Upon arrival, they’ll hear the refreshing and comforting indie country rock sounds of the Judy Banker Band with special guest Mike Gentry.
The Ann Arbor quintet of Judy Banker (vocals, guitar), David Roof (drums), Tony Pace (guitar), John Sperendi (bass) and Alan Pagliere (pedal steel guitar) will headline “Friday Night Live” at the historic theater and preview new material from Banker’s forthcoming “Buffalo Motel” album.
“It’s our last band show before the end of the year, so we want to introduce people to the new album,” said Banker, who will release “Buffalo Motel” in January. “We’ll also be playing some cuts from other albums, and Tony and John are going to take the lead on a song. Playing in a band with five of us can be really intimate, and we just have this creative energy all around us.”
Banker will share that creative energy with the Farmington Civic Theater audience and include flavors of Americana, roots, country and rock music throughout the band’s eclectic set.
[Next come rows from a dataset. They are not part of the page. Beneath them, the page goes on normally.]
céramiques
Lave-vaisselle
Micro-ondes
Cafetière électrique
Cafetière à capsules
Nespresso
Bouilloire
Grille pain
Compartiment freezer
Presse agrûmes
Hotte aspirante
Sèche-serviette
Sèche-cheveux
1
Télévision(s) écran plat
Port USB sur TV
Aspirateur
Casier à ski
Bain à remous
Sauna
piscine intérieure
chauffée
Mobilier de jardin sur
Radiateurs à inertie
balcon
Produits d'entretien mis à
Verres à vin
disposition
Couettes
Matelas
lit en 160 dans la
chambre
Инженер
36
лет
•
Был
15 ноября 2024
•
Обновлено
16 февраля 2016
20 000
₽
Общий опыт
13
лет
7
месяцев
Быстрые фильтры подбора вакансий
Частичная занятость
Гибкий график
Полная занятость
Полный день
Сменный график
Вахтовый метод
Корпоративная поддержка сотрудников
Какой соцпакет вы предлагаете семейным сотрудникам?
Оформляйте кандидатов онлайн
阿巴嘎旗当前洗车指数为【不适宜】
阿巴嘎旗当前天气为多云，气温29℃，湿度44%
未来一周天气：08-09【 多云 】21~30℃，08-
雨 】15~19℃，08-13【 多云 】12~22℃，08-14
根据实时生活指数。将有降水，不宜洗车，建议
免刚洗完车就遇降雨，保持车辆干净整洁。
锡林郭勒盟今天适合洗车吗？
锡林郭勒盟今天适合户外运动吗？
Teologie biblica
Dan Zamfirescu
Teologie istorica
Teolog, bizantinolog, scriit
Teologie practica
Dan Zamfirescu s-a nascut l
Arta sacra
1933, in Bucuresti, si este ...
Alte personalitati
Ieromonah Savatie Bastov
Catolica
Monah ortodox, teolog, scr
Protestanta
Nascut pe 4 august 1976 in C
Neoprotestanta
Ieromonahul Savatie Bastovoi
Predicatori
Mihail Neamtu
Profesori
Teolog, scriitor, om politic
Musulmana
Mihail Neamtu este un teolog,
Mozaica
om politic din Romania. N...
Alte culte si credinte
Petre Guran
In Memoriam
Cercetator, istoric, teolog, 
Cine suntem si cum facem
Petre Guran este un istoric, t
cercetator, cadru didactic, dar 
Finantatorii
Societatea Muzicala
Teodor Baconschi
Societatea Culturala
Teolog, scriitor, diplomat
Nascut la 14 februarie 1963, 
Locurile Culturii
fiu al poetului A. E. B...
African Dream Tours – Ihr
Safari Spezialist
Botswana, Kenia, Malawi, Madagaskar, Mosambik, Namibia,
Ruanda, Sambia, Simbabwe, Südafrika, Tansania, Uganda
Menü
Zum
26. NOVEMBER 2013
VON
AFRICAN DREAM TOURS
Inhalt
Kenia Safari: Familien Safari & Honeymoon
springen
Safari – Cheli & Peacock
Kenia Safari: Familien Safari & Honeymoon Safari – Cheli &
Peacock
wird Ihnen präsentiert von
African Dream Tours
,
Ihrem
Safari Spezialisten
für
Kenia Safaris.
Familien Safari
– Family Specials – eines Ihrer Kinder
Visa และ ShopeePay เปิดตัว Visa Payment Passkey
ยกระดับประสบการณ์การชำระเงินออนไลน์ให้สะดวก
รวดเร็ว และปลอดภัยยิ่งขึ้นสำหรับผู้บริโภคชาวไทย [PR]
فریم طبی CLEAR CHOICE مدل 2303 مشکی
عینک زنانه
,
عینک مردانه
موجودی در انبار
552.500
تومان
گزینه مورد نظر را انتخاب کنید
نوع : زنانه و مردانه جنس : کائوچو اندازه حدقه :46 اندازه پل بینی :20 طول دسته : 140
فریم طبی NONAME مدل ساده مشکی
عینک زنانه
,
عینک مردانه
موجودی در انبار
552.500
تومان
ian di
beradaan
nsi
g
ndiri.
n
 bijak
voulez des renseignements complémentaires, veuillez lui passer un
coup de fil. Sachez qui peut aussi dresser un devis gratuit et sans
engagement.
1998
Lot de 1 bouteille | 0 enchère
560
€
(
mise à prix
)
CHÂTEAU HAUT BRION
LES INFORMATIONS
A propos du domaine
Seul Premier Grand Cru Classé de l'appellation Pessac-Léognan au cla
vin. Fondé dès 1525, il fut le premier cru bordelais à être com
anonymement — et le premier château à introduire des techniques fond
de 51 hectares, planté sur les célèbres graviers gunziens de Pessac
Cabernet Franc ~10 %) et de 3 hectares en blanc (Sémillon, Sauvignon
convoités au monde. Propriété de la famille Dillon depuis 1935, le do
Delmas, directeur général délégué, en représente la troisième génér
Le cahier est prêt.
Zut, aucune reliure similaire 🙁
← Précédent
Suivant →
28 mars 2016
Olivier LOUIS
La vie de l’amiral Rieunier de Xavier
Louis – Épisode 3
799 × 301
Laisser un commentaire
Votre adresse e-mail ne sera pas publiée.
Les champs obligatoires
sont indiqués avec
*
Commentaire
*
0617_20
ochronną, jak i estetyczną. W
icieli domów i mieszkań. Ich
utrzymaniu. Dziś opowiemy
For “Buffalo Motel,” Banker has evolved into a country rock sound with heavier electric guitars and driving drum beats compared to her acoustic-oriented predecessors, “Devils Never Cry” (2016) and “Without You” (2014).
“The sound we’ve created for ‘Buffalo Motel’ is more layered and complex, and it’s a bigger sound with a higher volume that has more percussion and is bass-driven,” said Banker, who teamed up with son Ben Sayler to produce the album. “It’s nice to play the new album in segments, and a theater feels perfect for that.”
Banker is putting the finishing touches on “Buffalo Motel” with Roof, who will master the album at his Rooftop Recording studio in Grand Blanc. Along with Roof Sayler and her band, Banker has created a strong sonic signature for each track on “Buffalo Motel” and taken creative inspiration from established indie rock acts like Beck and The National.
“You have the same instruments and the same band playing on the songs, but each song has such a clear identity – more confidence, more integration,” she said. “I like my old songs and albums, but there’s a more confident and sophisticated approach with this one.”
As part of the inaugural festival’s lineup featuring Sista Sarah & Pocket of Bones and nearly a dozen other artists, Banker will celebrate the musical legacy of Sorrels at Julius M. Kleiner Memorial Park in Meridian, Idaho.
A beloved folk singer-songwriter who passed away in 2017, Sorrels has inspired Banker and a growing generation of folk, country and roots artists with her iconic music, storytelling and social activism. During her nearly half-century career, Sorrels recorded more than 20 albums, including the 2005 Grammy-nominated “My Last Go ‘Round.”
“I saw a post that her son Kevin had put on Facebook about how they were going to have a festival, and he was thinking of having it around his mother’s birthday, which was June 24,” Banker said. “She’s one of my heroes, so I thought, ‘How could it hurt? I’ll message him the link to my music, and I said if you’re opening it up for people to play, I’d love to play.’ At midnight or one in the morning that night, I got a ding on my phone, and he said, ‘Yes.’”
Flabbergasted, Banker immediately joined the lineup to support Kevin Sorrels and his family in honoring his mother’s memory and music. During the festival, Banker will perform a Saturday night closing set and cover several Rosalie Sorrels favorites, including “Baby Rocking Medley,” “If I Could Be the Rain” and “Traveling Lady.”
“I feel just this debt of gratitude and closing the show that night will be a real tribute to her. It just feels like I’m going to Mecca,” said Banker, who originally met Sorrels after one of her performances at The Ark more than 30 years ago. “I also would really love for Kevin to play guitar on one of her songs during my set.”